§ Request: Your answer should be one number, the count of lines in the records that carry the string "refactor".

(Saved entries)
* * *

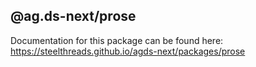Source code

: ## @ag.ds-next/prose

Documentation for this package can be found here: https://steelthreads.github.io/agds-next/packages/prose
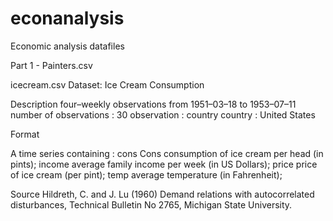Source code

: # econanalysis
Economic analysis datafiles

Part 1 - 
Painters.csv 


icecream.csv
Dataset:  Ice Cream Consumption 

Description
four–weekly observations from 1951–03–18 to 1953–07–11 
number of observations : 30 
observation : country 
country : United States 

Format

A time series containing : 
cons	Cons consumption of ice cream per head (in pints);
income 	average family income per week (in US Dollars);
price	price of ice cream (per pint);
temp	average temperature (in Fahrenheit);

Source
Hildreth, C. and J. Lu (1960) Demand relations with autocorrelated disturbances, Technical Bulletin No 2765, Michigan State University. 

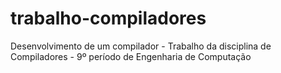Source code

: # trabalho-compiladores
Desenvolvimento de um compilador - Trabalho da disciplina de Compiladores - 9º período de Engenharia de Computação 
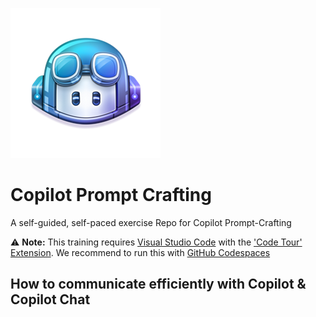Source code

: ![copilot](docs/images/copilot.png)
# Copilot Prompt Crafting

A self-guided, self-paced exercise Repo for Copilot Prompt-Crafting

⚠️ **Note:** This training requires [Visual Studio Code](https://code.visualstudio.com) with the ['Code Tour' Extension](https://marketplace.visualstudio.com/items?itemName=vsls-contrib.codetour). We recommend to run this with [GitHub Codespaces](https://github.com/features/codespaces)

## How to communicate efficiently with Copilot & Copilot Chat
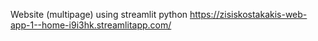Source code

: Website (multipage)  using streamlit python
https://zisiskostakakis-web-app-1--home-i9i3hk.streamlitapp.com/
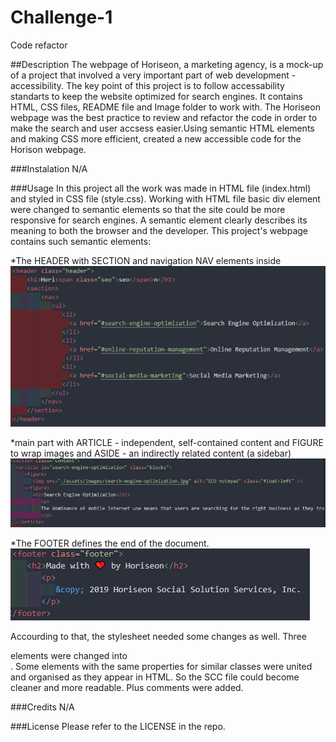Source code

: # Challenge-1
Code refactor

##Description
The webpage of Horiseon, a marketing agency, is a mock-up of a project that involved a very important part of web development - accessibility. The key point of this project is to follow accessability standarts to keep the website optimized for search engines. It contains HTML, CSS files, README file and Image folder to work with. The Horiseon webpage was the best practice to review and refactor the code in order to make the search and user accsess easier.Using semantic HTML elements and making CSS more efficient, created a new accessible code for the Horison webpage.

###Instalation
N/A

###Usage
In this project all the work was made in HTML file (index.html) and styled in CSS file (style.css). Working with HTML file basic div element were changed to semantic elements so that the site could be more responsive for search engines. A semantic element clearly describes its meaning to both the browser and the developer. This project's webpage contains such semantic elements:

*The HEADER with SECTION and navigation NAV elements inside
![alt text](assets/images/Header.png)

*main part with ARTICLE - independent, self-contained content and FIGURE to wrap images and ASIDE - an indirectly related content (a sidebar)
![alt text](assets/images/Main.png)

*The FOOTER defines the end of the document.
![alt text](assets/images/Footer.png)

Accourding to that, the stylesheet needed some changes as well. Three <div> elements were changed into <section>. Some elements with the same properties for similar classes were united and organised as they appear in HTML. So the SCC file could become cleaner and more readable. Plus comments were added.

###Credits
N/A

###License
Please refer to the LICENSE in the repo.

* * *

§ Answer below: 2